_Instructions to follow:_
All records are to be retyped faithfully and completely.
--- Records shown ---
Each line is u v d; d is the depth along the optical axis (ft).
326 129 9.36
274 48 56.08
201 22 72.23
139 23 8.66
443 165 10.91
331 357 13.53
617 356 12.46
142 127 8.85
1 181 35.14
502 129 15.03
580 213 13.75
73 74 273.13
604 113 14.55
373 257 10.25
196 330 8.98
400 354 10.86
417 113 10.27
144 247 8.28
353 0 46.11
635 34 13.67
---
_Your solution:_
Each line is u v d; d is the depth along the optical axis (ft).
326 129 9.36
274 48 56.08
201 22 72.23
139 23 8.66
443 165 10.91
331 357 13.53
617 356 12.46
142 127 8.85
1 181 35.14
502 129 15.03
580 213 13.75
73 74 273.13
604 113 14.55
373 257 10.25
196 330 8.98
400 354 10.86
417 113 10.27
144 247 8.28
353 0 46.11
635 34 13.67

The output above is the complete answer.